We call on the Commonwealth to pass laws providing:

A national elected Aboriginal and Islander organisation to oversee Aboriginal and Islander affairs;

A national system of land rights;

A police and justice system which recognises our customary laws and frees us from discrimination and any activity which may threaten our identity or security, interfere with our freedom of expression or association, or otherwise prevent our full enjoyment and exercise of universally recognised human rights and fundamental freedoms.

We call on the Australian Government to support Aborigines in the development of an international declaration of principles for indigenous rights, leading to an international covenant.

And we call on the Commonwealth Parliament to negotiate with us a Treaty recognising our prior ownership, continued occupation and sovereignty and affirming our human rights and freedom.

30 Years Later

2018 marks 30 years since the original Barunga Statement was presented.

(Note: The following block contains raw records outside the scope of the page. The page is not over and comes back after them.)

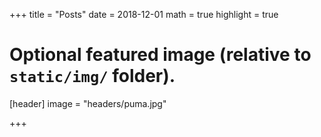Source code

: +++
title = "Posts"
date = 2018-12-01
math = true
highlight = true

# Optional featured image (relative to `static/img/` folder).
[header]
image = "headers/puma.jpg"

+++
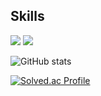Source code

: ## Skills
<img src="https://img.shields.io/badge/React-61DAFB?style=for-the-badge&logo=react&logoColor=white"/>
<img src="https://img.shields.io/badge/C++-00599C?style=for-the-badge&logo=c%2B%2B&logoColor=white"/>



![GitHub stats](https://github-readme-stats.vercel.app/api?username=rnk00&show_icons=true&theme=radical)



[![Solved.ac Profile](http://mazassumnida.wtf/api/v2/generate_badge?boj=rnk)](https://solved.ac/YOUR_BAEKJOON_ID)

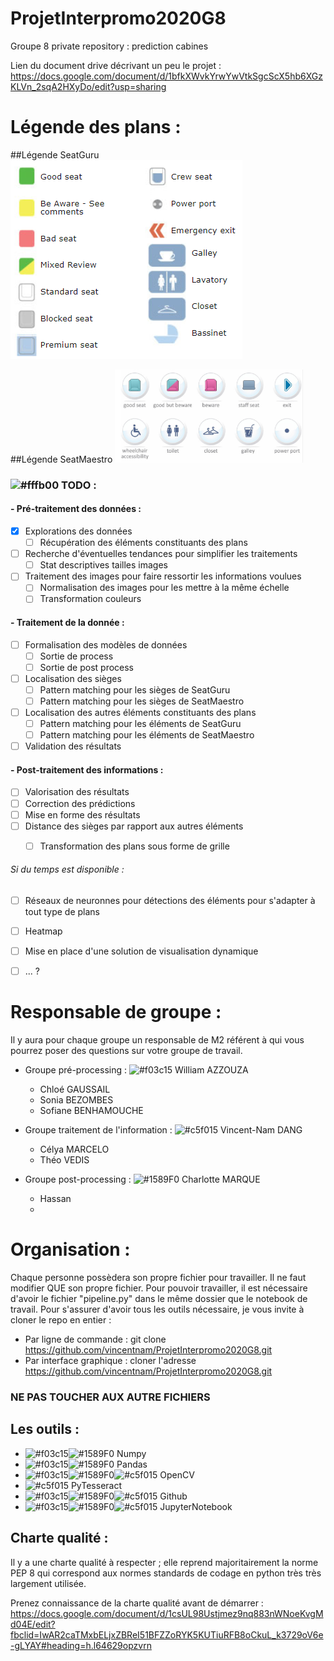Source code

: # ProjetInterpromo2020G8
Groupe 8 private repository : prediction cabines

Lien du document drive décrivant un peu le projet : https://docs.google.com/document/d/1bfkXWvkYrwYwVtkSgcScX5hb6XGzKLVn_2sqA2HXyDo/edit?usp=sharing
# Légende des plans : 
##Légende SeatGuru
![alt text](./images/image2.png)

##Légende SeatMaestro
![alt text](./images/image3.png)

### ![#fffb00](https://placehold.it/15/fffb00/000000?text=+) TODO : 
#### - Pré-traitement des données :

- [x]  Explorations des données
    - [ ] Récupération des éléments constituants des plans 
- [ ]  Recherche d'éventuelles tendances pour simplifier les traitements
    - [ ] Stat descriptives tailles images
- [ ]  Traitement des images pour faire ressortir les informations voulues  
    - [ ] Normalisation des images pour les mettre à la même échelle
    - [ ] Transformation couleurs 
#### - Traitement de la donnée :
- [ ]  Formalisation des modèles de données 
    - [ ] Sortie de process
    - [ ] Sortie de post process 
- [ ]  Localisation des sièges
    - [ ] Pattern matching pour les sièges de SeatGuru
    - [ ] Pattern matching pour les sièges de SeatMaestro
- [ ]  Localisation des autres éléments constituants des plans
    - [ ] Pattern matching pour les éléments de SeatGuru
    - [ ] Pattern matching pour les éléments de SeatMaestro
- [ ]  Validation des résultats 

#### - Post-traitement des informations : 
- [ ]  Valorisation des résultats
- [ ]  Correction des prédictions 
- [ ]  Mise en forme des résultats  
- [ ]  Distance des sièges par rapport aux autres éléments
    - [ ] Transformation des plans sous forme de grille 

 
###### Si du temps est disponible : 
- [ ]   Réseaux de neuronnes pour détections des éléments pour s'adapter à tout type de plans
- [ ]   Heatmap 
- [ ]  Mise en place d'une solution de visualisation dynamique 
- [ ]  ... ?


# Responsable de groupe : 
Il y aura pour chaque groupe un responsable de M2 référent à qui vous pourrez poser des questions sur votre groupe de travail.


- Groupe pré-processing : ![#f03c15](https://placehold.it/15/f03c15/000000?text=+) William AZZOUZA
    -  Chloé GAUSSAIL
    -  Sonia BEZOMBES
    -  Sofiane BENHAMOUCHE
- Groupe traitement de l'information : ![#c5f015](https://placehold.it/15/c5f015/000000?text=+) Vincent-Nam DANG
    - Célya MARCELO
    - Théo VEDIS

- Groupe post-processing :  ![#1589F0](https://placehold.it/15/1589F0/000000?text=+) Charlotte MARQUE
    -  Hassan
    -  

# Organisation : 
Chaque personne possèdera son propre fichier pour travailler. Il ne faut modifier QUE son propre fichier. 
Pour pouvoir travailler, il est nécessaire d'avoir le fichier "pipeline.py" dans le même dossier que le notebook de travail.
Pour s'assurer d'avoir tous les outils nécessaire, je vous invite à cloner le repo en entier : 
   - Par ligne de commande : git clone https://github.com/vincentnam/ProjetInterpromo2020G8.git
   - Par interface graphique : cloner l'adresse https://github.com/vincentnam/ProjetInterpromo2020G8.git


### NE PAS TOUCHER AUX AUTRE FICHIERS 



## Les outils : 

- ![#f03c15](https://placehold.it/15/f03c15/000000?text=+)![#1589F0](https://placehold.it/15/1589F0/000000?text=+)  Numpy
- ![#f03c15](https://placehold.it/15/f03c15/000000?text=+)![#1589F0](https://placehold.it/15/1589F0/000000?text=+)  Pandas
- ![#f03c15](https://placehold.it/15/f03c15/000000?text=+)![#1589F0](https://placehold.it/15/1589F0/000000?text=+)![#c5f015](https://placehold.it/15/c5f015/000000?text=+) OpenCV
- ![#c5f015](https://placehold.it/15/c5f015/000000?text=+) PyTesseract
- ![#f03c15](https://placehold.it/15/f03c15/000000?text=+)![#1589F0](https://placehold.it/15/1589F0/000000?text=+)![#c5f015](https://placehold.it/15/c5f015/000000?text=+) Github
- ![#f03c15](https://placehold.it/15/f03c15/000000?text=+)![#1589F0](https://placehold.it/15/1589F0/000000?text=+)![#c5f015](https://placehold.it/15/c5f015/000000?text=+) JupyterNotebook 


## Charte qualité : 
Il y a une charte qualité à respecter ; elle reprend majoritairement la norme PEP 8 qui correspond aux normes standards de codage en python très très largement utilisée.

Prenez connaissance de la charte qualité avant de démarrer : https://docs.google.com/document/d/1csUL98Ustjmez9nq883nWNoeKvgMd04E/edit?fbclid=IwAR2caTMxbELjxZBReI51BFZZoRYK5KUTiuRFB8oCkuL_k3729oV6e-gLYAY#heading=h.l64629opzvrn
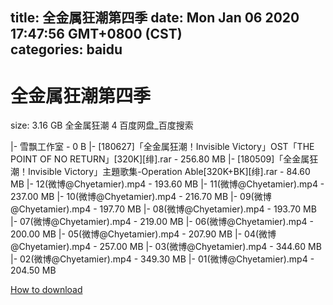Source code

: 
title: 全金属狂潮第四季
date: Mon Jan 06 2020 17:47:56 GMT+0800 (CST)    
categories: baidu
---

# 全金属狂潮第四季
size: 3.16 GB
 全金属狂潮 4 百度网盘_百度搜索
 
|- 雪飘工作室 - 0 B
|- [180627]「全金属狂潮！Invisible Victory」OST「THE POINT OF NO RETURN」[320K][绯].rar - 256.80 MB
|- [180509]「全金属狂潮！Invisible Victory」主題歌集-Operation Able[320K+BK][绯].rar - 84.60 MB
|- 12(微博@Chyetamier).mp4 - 193.60 MB
|- 11(微博@Chyetamier).mp4 - 237.00 MB
|- 10(微博@Chyetamier).mp4 - 216.70 MB
|- 09(微博@Chyetamier).mp4 - 197.70 MB
|- 08(微博@Chyetamier).mp4 - 193.70 MB
|- 07(微博@Chyetamier).mp4 - 219.00 MB
|- 06(微博@Chyetamier).mp4 - 200.00 MB
|- 05(微博@Chyetamier).mp4 - 207.90 MB
|- 04(微博@Chyetamier).mp4 - 257.00 MB
|- 03(微博@Chyetamier).mp4 - 344.60 MB
|- 02(微博@Chyetamier).mp4 - 349.30 MB
|- 01(微博@Chyetamier).mp4 - 204.50 MB

[How to download](https://bpcam.bemobtrk.com/go/2ceec3aa-1ca2-46d6-b9ff-aaa5c184517c?jno=556)
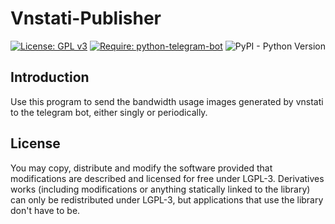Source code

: Vnstati-Publisher
===
[![License: GPL v3](https://img.shields.io/pypi/l/python-telegram-bot.svg)](https://www.gnu.org/licenses/lgpl-3.0.html)
[![Require: python-telegram-bot](https://img.shields.io/badge/Require-python--telegram--bot-blue)](https://github.com/python-telegram-bot/python-telegram-bot)
![PyPI - Python Version](https://img.shields.io/pypi/pyversions/python-telegram-bot)

## Introduction
Use this program to send the bandwidth usage images generated by vnstati to the telegram bot, either singly or periodically.

## License
You may copy, distribute and modify the software provided that modifications are described and licensed for free under LGPL-3. Derivatives works (including modifications or anything statically linked to the library) can only be redistributed under LGPL-3, but applications that use the library don't have to be.
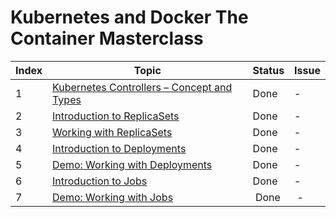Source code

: # Kubernetes and Docker The Container Masterclass

| Index | Topic | Status | Issue |
| --- | --- | --- | --- |
| 1 | [Kubernetes Controllers – Concept and Types](https://github.com/Konami33/Kubernetes-and-Docker-The-Container-Masterclass/tree/main/Chapter%2010/1) | Done | - |
| 2 | [Introduction to ReplicaSets](https://github.com/Konami33/Kubernetes-and-Docker-The-Container-Masterclass/tree/main/Chapter%2010/2) | Done | - |
| 3 | [Working with ReplicaSets](https://github.com/Konami33/Kubernetes-and-Docker-The-Container-Masterclass/tree/main/Chapter%2010/3) | Done | - |
| 4 | [Introduction to Deployments](https://github.com/Konami33/Kubernetes-and-Docker-The-Container-Masterclass/tree/main/Chapter%2010/4) | Done | - |
| 5 | [Demo: Working with Deployments](https://github.com/Konami33/Kubernetes-and-Docker-The-Container-Masterclass/tree/main/Chapter%2010/5) | Done | - |
| 6 | [Introduction to Jobs](https://github.com/Konami33/Kubernetes-and-Docker-The-Container-Masterclass/tree/main/Chapter%2010/6) | Done | - |
| 7 | [Demo: Working with Jobs](https://github.com/Konami33/Kubernetes-and-Docker-The-Container-Masterclass/tree/main/Chapter%2010/7) | Done | - |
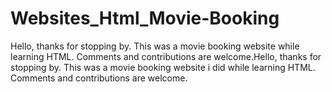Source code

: # Websites_Html_Movie-Booking
Hello, thanks for stopping by. This was a movie booking website while learning HTML. Comments and contributions are welcome.Hello, thanks for stopping by. This was a movie booking website i did while learning HTML. Comments and contributions are welcome.
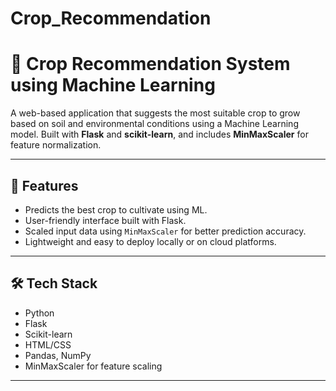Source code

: # Crop_Recommendation
# 🌾 Crop Recommendation System using Machine Learning

A web-based application that suggests the most suitable crop to grow based on soil and environmental conditions using a Machine Learning model. Built with **Flask** and **scikit-learn**, and includes **MinMaxScaler** for feature normalization.

---

## 🚀 Features

- Predicts the best crop to cultivate using ML.
- User-friendly interface built with Flask.
- Scaled input data using `MinMaxScaler` for better prediction accuracy.
- Lightweight and easy to deploy locally or on cloud platforms.

---

## 🛠️ Tech Stack

- Python
- Flask
- Scikit-learn
- HTML/CSS
- Pandas, NumPy
- MinMaxScaler for feature scaling

---


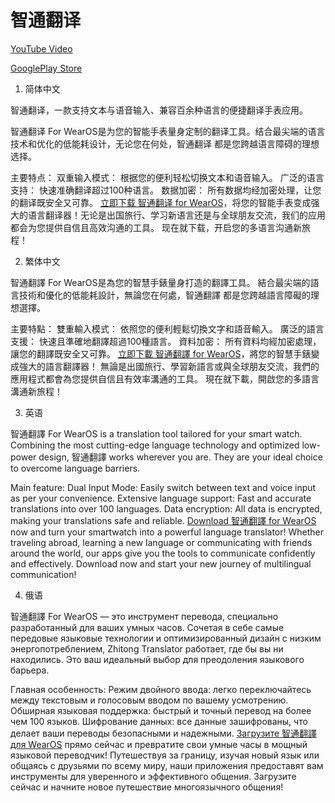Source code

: # 智通翻译

[YouTube Video](https://www.youtube-nocookie.com/embed/PasB1Siv6dA?si=2kZ543uZAc3UAFtD)


[GooglePlay Store](https://play.google.com/store/apps/details?id=ink.xcl.aitra&pcampaignid=web_share)


1. 简体中文

智通翻译，一款支持文本与语音输入、兼容百余种语言的便捷翻译手表应用。

智通翻译 For WearOS是为您的智能手表量身定制的翻译工具。结合最尖端的语言技术和优化的低能耗设计，无论您在何处，智通翻译
都是您跨越语言障碍的理想选择。

主要特点：
双重输入模式： 根据您的便利轻松切换文本和语音输入。
广泛的语言支持： 快速准确翻译超过100种语言。
数据加密： 所有数据均经加密处理，让您的翻译既安全又可靠。
[立即下载 智通翻译 for WearOS](https://play.google.com/store/apps/details?id=ink.xcl.aitra&pcampaignid=web_share)，将您的智能手表变成强大的语言翻译器！无论是出国旅行、学习新语言还是与全球朋友交流，我们的应用都会为您提供自信且高效沟通的工具。
现在就下载，开启您的多语言沟通新旅程！

2. 繁体中文

智通翻譯 For WearOS是為您的智慧手錶量身打造的翻譯工具。 結合最尖端的語言技術和優化的低能耗設計，無論您在何處，智通翻譯
都是您跨越語言障礙的理想選擇。

主要特點：
雙重輸入模式： 依照您的便利輕鬆切換文字和語音輸入。
廣泛的語言支援： 快速且準確地翻譯超過100種語言。
資料加密： 所有資料均經加密處理，讓您的翻譯既安全又可靠。
[立即下載 智通翻譯 for WearOS](https://play.google.com/store/apps/details?id=ink.xcl.aitra&pcampaignid=web_share)，將您的智慧手錶變成強大的語言翻譯器！
無論是出國旅行、學習新語言或與全球朋友交流，我們的應用程式都會為您提供自信且有效率溝通的工具。
現在就下載，開啟您的多語言溝通新旅程！

3. 英语

智通翻譯 For WearOS is a translation tool tailored for your smart watch. Combining the most
cutting-edge language technology and optimized low-power design, 智通翻譯 works wherever you are.
They are your ideal choice to overcome language barriers.

Main feature:
Dual Input Mode: Easily switch between text and voice input as per your convenience.
Extensive language support: Fast and accurate translations into over 100 languages.
Data encryption: All data is encrypted, making your translations safe and reliable.
[Download 智通翻譯 for WearOS](https://play.google.com/store/apps/details?id=ink.xcl.aitra&pcampaignid=web_share) now and turn your smartwatch into a powerful language translator!
Whether traveling abroad, learning a new language or communicating with friends around the world,
our apps give you the tools to communicate confidently and effectively.
Download now and start your new journey of multilingual communication!

4. 俄语

智通翻譯 For WearOS — это инструмент перевода, специально разработанный для ваших умных часов.
Сочетая в себе самые передовые языковые технологии и оптимизированный дизайн с низким
энергопотреблением, Zhitong Translator работает, где бы вы ни находились.
Это ваш идеальный выбор для преодоления языкового барьера.

Главная особенность:
Режим двойного ввода: легко переключайтесь между текстовым и голосовым вводом по вашему усмотрению.
Обширная языковая поддержка: быстрый и точный перевод на более чем 100 языков.
Шифрование данных: все данные зашифрованы, что делает ваши переводы безопасными и надежными.
[Загрузите 智通翻譯 для WearOS](https://play.google.com/store/apps/details?id=ink.xcl.aitra&pcampaignid=web_share) прямо сейчас и превратите свои умные часы в мощный языковой
переводчик! Путешествуя за границу, изучая новый язык или общаясь с друзьями по всему миру, наши
приложения предоставят вам инструменты для уверенного и эффективного общения.
Загрузите сейчас и начните новое путешествие многоязычного общения!

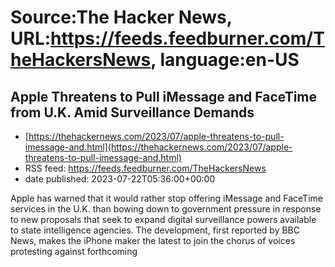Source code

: # Source:The Hacker News, URL:https://feeds.feedburner.com/TheHackersNews, language:en-US

## Apple Threatens to Pull iMessage and FaceTime from U.K. Amid Surveillance Demands
 - [https://thehackernews.com/2023/07/apple-threatens-to-pull-imessage-and.html](https://thehackernews.com/2023/07/apple-threatens-to-pull-imessage-and.html)
 - RSS feed: https://feeds.feedburner.com/TheHackersNews
 - date published: 2023-07-22T05:36:00+00:00

Apple has warned that it would rather stop offering iMessage and FaceTime services in the U.K. than bowing down to government pressure in response to new proposals that seek to expand digital surveillance powers available to state intelligence agencies.
The development, first reported by BBC News, makes the iPhone maker the latest to join the chorus of voices protesting against forthcoming

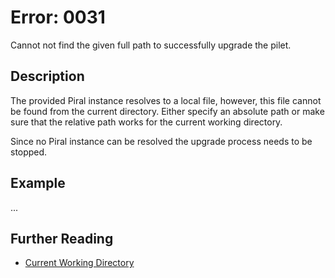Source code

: # Error: 0031

Cannot not find the given full path to successfully upgrade the pilet.

## Description

The provided Piral instance resolves to a local file, however, this file cannot be found from the
current directory. Either specify an absolute path or make sure that the relative path works for
the current working directory.

Since no Piral instance can be resolved the upgrade process needs to be stopped.

## Example

...

## Further Reading

 - [Current Working Directory](https://en.wikipedia.org/wiki/Working_directory)
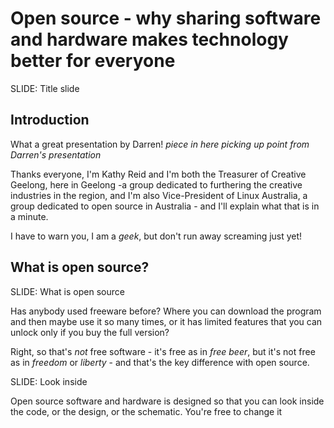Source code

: # Open source - why sharing software and hardware makes technology better for everyone

SLIDE: Title slide

## Introduction
What a great presentation by Darren!
_piece in here picking up point from Darren's presentation_

Thanks everyone, I'm Kathy Reid and I'm both the Treasurer of Creative Geelong, here in Geelong -a group dedicated to furthering the creative industries in the region, and I'm also Vice-President of Linux Australia, a group dedicated to open source in Australia - and I'll explain what that is in a minute.

I have to warn you, I am a *geek*, but don't run away screaming just yet!

## What is open source?

SLIDE: What is open source

Has anybody used freeware before? Where you can download the program and then maybe use it so many times, or it has limited features that you can unlock only if you buy the full version?

Right, so that's *not* free software - it's free as in *free beer*, but it's not free as in *freedom* or *liberty* - and that's the key difference with open source.

SLIDE: Look inside


Open source software and hardware is designed so that you can look inside the code, or the design, or the schematic. You're free to change it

The bark statement now hangs in the walls of the Australian Parliament House, but its demands have been unanswered.

The call for the Commonwealth Parliament to negotiate a national Treaty has yet to be realised. However, thirty years on and the Aboriginal Land Councils of the Northern Territory remain committed to the goals and aspirations articulated in the Barunga Statement.

At the 2018 Barunga Festival, the Barunga Agreement was signed on Jawoyn Country. This Agreement outlines a Memorandum of Understanding between Traditional Owners from the four Land Councils of the Northern Territory and the Northern Territory Government to work towards a treaty in the Northern Territory.

This is the beginning of a long journey to treaty in the Northern Territory, and while it is not a national effort, it is an important step forward.